# Systems, Strategies, and Short Run Wins

Through the years there have been many books and articles written on the proper way to attack the game of craps. Many of these books are written by mathematicians, statisticians, or physicists who chant an oft repeated mantra – that in the long run no system can overcome the casino’s edge. If we interpret the long run to mean all of the play in all of the world’s casinos for all time and assume that the system in question is played to its ultimate end regardless of how much it loses in any given session then that statement is unquestionably true. On the other hand, if you consider the fact that the average player’s “long run” is nothing more than a stringing together of many short-run sessions I believe there is a little wiggle room in that statement.

Let’s face it. Craps is a game of give and take. But the house has an edge of less than 1% on the best bets. The house also has to book every bet, while the player can choose whether or not to wager on a given decision – or whether to bet at all. There is rarely a session played where the player doesn’t get ahead of the house at some point. If every player who got ahead in the game were to color up and walk with a win the casinos would be out of business in no time.

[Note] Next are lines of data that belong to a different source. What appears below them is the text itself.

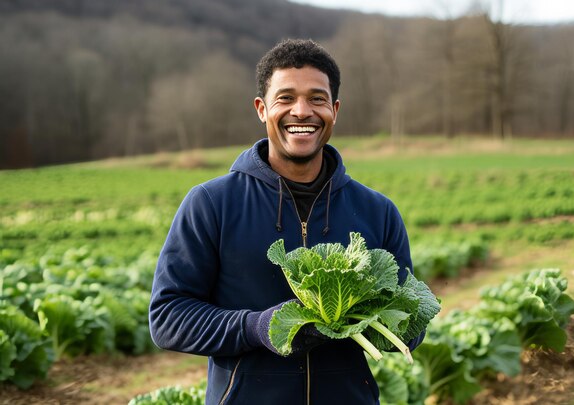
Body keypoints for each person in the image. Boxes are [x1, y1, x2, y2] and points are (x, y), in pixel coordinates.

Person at [149, 38, 424, 405]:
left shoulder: (378, 210)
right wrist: (258, 328)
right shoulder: (211, 204)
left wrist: (368, 322)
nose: (301, 111)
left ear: (335, 109)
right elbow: (168, 318)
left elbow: (412, 320)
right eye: (285, 98)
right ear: (262, 109)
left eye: (316, 98)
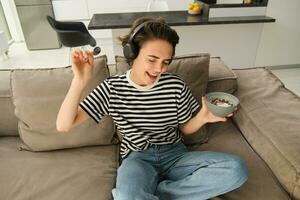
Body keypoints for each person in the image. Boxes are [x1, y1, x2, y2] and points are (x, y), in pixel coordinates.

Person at [56, 17, 248, 200]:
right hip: (138, 159)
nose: (159, 69)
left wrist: (202, 118)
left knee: (236, 169)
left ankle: (156, 194)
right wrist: (80, 80)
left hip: (175, 155)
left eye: (166, 62)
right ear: (131, 53)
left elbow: (185, 128)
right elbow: (63, 126)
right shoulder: (111, 88)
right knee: (128, 196)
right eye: (152, 59)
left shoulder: (175, 85)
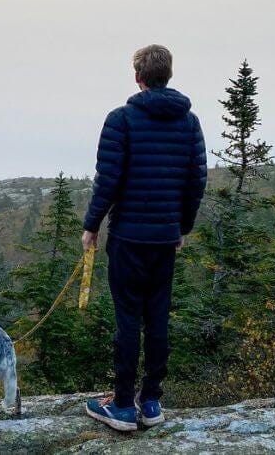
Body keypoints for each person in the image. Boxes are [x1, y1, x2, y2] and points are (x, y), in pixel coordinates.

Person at [82, 45, 207, 431]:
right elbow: (196, 181)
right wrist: (180, 228)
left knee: (127, 320)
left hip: (128, 238)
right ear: (167, 75)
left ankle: (121, 405)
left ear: (138, 77)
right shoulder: (190, 123)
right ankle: (151, 402)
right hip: (163, 239)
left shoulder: (121, 120)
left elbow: (109, 180)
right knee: (157, 318)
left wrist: (92, 225)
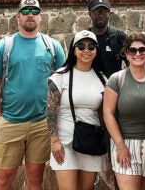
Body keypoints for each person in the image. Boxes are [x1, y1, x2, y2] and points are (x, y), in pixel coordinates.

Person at [0, 0, 67, 190]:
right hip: (11, 121)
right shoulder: (5, 46)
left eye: (34, 11)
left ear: (41, 17)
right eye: (25, 11)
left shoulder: (52, 47)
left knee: (35, 178)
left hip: (41, 123)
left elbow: (63, 83)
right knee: (4, 178)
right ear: (18, 17)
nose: (30, 15)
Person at [47, 30, 107, 190]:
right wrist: (54, 140)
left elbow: (104, 113)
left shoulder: (102, 78)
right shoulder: (61, 76)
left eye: (91, 46)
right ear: (74, 50)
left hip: (91, 142)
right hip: (65, 142)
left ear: (96, 50)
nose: (86, 50)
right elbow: (51, 109)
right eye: (81, 46)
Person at [103, 33, 145, 190]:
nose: (137, 54)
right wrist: (120, 146)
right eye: (132, 50)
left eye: (142, 50)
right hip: (126, 144)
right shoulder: (117, 79)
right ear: (126, 54)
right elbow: (108, 113)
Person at [87, 0, 127, 76]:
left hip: (113, 86)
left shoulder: (119, 38)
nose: (101, 15)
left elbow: (132, 64)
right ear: (90, 14)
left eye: (105, 12)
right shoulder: (83, 39)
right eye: (96, 12)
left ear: (110, 14)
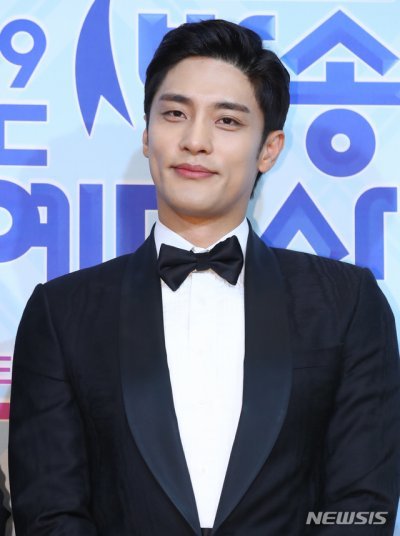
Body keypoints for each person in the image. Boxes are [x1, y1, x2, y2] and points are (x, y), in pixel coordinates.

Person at [9, 19, 400, 535]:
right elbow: (49, 512)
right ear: (147, 135)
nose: (195, 141)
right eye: (175, 114)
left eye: (228, 121)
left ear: (269, 149)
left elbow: (362, 507)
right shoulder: (63, 313)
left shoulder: (345, 304)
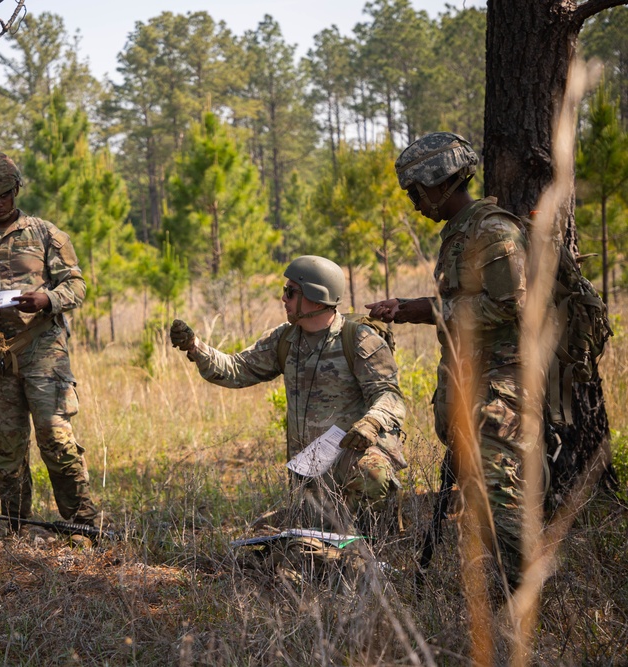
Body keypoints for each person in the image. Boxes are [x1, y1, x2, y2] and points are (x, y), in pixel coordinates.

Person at [366, 131, 527, 593]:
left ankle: (521, 602)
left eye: (416, 190)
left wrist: (430, 311)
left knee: (501, 492)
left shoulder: (493, 230)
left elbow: (512, 305)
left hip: (504, 388)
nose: (415, 202)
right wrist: (412, 308)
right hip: (474, 384)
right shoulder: (459, 234)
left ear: (439, 183)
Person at [170, 256, 407, 535]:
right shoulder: (285, 339)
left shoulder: (359, 340)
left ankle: (375, 542)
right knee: (269, 536)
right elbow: (237, 369)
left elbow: (388, 394)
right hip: (309, 473)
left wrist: (371, 422)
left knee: (373, 476)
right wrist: (196, 347)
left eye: (291, 292)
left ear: (317, 300)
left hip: (351, 462)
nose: (283, 298)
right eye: (285, 291)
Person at [0, 152, 99, 531]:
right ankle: (15, 525)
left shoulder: (46, 234)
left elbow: (77, 285)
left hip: (43, 348)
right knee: (8, 446)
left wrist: (48, 299)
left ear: (16, 190)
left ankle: (82, 523)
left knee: (55, 435)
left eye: (4, 195)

The system most craps experts recommend is usually the Three Point Molly, which consists of a pass line bet with max odds and two come bets with max odds. Whenever one of the bets wins it is replaced by another come bet with odds. It is one of the lowest vig ways to play the game. It is also the method taught in those “free craps lessons” the casinos give every morning. Yes, during a hot hand you can make a lot of money with this strategy. But the simple truth is, this strategy has been supporting the casinos for years.

The system that gets the worst press from the experts is the Martingale in any of its incarnations. Any negative progression – by that I mean a system that calls for you to increase your bets when you are losing – is a “cousin” to the Martingale. The phrase most commonly associated with the Martingale is “gambler’s ruin,” an event in which a gambler chases his losses with increasingly larger bets until he has exhausted his entire bankroll. Of course, some gamblers play that way, but many more do not. Most system players have a loss limit or cut-off point at which they end their session.

When one looks at the odds that one of the next three decisions will be a reversal – about a one-in-ten probability – then many progressive betting systems start to make mathematical sense when played in conjunction with loss limits. Sure, they are long-run losers. But we’re not looking at the long run. We’re looking at stringing together a series of short run wins, and for that many systems work very well.

Contrary to what the mathematicians and statisticians say, system players do not always lose. Increasing bets after a loss is not always foolish. Sometimes it’s what it takes to keep you in the game. Over the short run craps negative expectation can be overcome due to the game’s variability. Once you are ahead in your session it is up to you to save your win through money management and discipline. You can walk with a short-run win – or you can prove the math crowd right. The decision is in your hands.